One of the best examples of interactive crime maps is CrimeReports. CrimeReports has been adopted by police departments in fifteen states in the US. CrimeReports tags individual crimes on Google Maps so that residents are easily able to visualise crime and policing in their neighbourhood. The site has been frequently cited by UK political parties as the type of crime map that should be available in the UK.
In the UK the London Profiler is one of the best map mash-ups of data. It is the work of the Centre for Advanced Spatial Awareness (CASA) at University College London. With the London Profiler it is possible to make some very specific visual comparisons on a map of health, education, crime, culture and house prices. London residents are able to use the London Profiler to explore their neighbourhoods and visualise and compare data that directly effects their lives.
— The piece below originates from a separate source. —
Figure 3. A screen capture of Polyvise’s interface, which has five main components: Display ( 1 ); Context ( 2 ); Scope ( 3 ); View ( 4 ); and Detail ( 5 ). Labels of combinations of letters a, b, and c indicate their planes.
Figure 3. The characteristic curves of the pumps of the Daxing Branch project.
In the US government information specialist David Stephenson has been calling for "transparent government". Stephenson says that,
"Beyond shedding light on how government operates, far-reaching and unprecedented change can result when we make reams of data available, plus tools to portray them visually."
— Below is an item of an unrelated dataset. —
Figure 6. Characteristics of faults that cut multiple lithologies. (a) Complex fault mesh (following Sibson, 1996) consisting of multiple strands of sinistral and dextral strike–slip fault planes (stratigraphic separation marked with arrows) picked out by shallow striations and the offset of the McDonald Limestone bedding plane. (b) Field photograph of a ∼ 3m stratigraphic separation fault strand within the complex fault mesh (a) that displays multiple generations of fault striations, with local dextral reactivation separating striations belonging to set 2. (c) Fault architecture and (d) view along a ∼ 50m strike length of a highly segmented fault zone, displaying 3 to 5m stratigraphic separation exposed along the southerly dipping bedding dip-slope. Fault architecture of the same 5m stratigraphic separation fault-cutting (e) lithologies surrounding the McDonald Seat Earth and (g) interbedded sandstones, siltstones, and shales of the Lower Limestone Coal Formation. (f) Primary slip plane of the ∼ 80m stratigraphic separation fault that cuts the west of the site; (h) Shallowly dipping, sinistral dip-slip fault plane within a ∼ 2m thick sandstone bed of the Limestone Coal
In a recent speech Stephenson gave a number of examples of how individuals and groups have mashed-up data in interesting and illuminating ways. Two of the examples he gives are built on Google Maps:
Incident1 maps police, fire, and emergency incidents from around the US. The map shows the most recent incident from each region. It is also possible to see a detailed map of the incidents for your area by entering your zip code or by selecting a region from a list.
IllegalSigns is a Google Map dedicated to mapping illegal billboards in the Toronto area. Neill Pierce cites IllegalSigns as an example of a website that "holds city government accountable for action".
Stephenson has called for government agencies to release data on a real-time basis. He gives the example of the District of Columbia's Citywide Data Warehouse, which uses RSS feeds to release data from 150 sources, ranging from crimes to pothole reports. In the UK the British government have created a Public Sector Information Unlocking Service. The idea in principle is that if you have any problems accessing public information then you can contact the unlocking service and they will strive to gain you access.
As governments and politicians wake up to the fact that opening up data may lead to innovative new ideas more freedom of access to public information does seem to be occurring. This of course provides great opportunities for map developers.
If you want some ideas of what can be achieved with that data you just need to browse through some of the wonderful Google Maps mash-ups that are featured in the right hand column of this page.
Public Data -Power in Our Hands - David Stephenson of Stephenson Strategies
Let our Data Go Free - Neal Pierce, The Denver Post
In the UK the Royal Mail has also just agreed to make available for free its Postcode Address File for the purposes of the Show Us A Better Way competition. Hopefully this is just the first step in opening up the data completely. The file is the most up-to-date and complete address database in the UK, containing more than 28m addresses.
CrimeMapping have left a comment to promote their crime map. We had a fully look at Crimemapping and a few other crime maps at the beginning of July. You can read the review here.
I have also received an e-mail from UCrime to inform me about their service mapping crime on university campuses. I hope to do a fuller review of their site in the next couple of weeks.
I also hope to do a full review of Habitmap who also e-mailed about their new community mapping and social networking platform.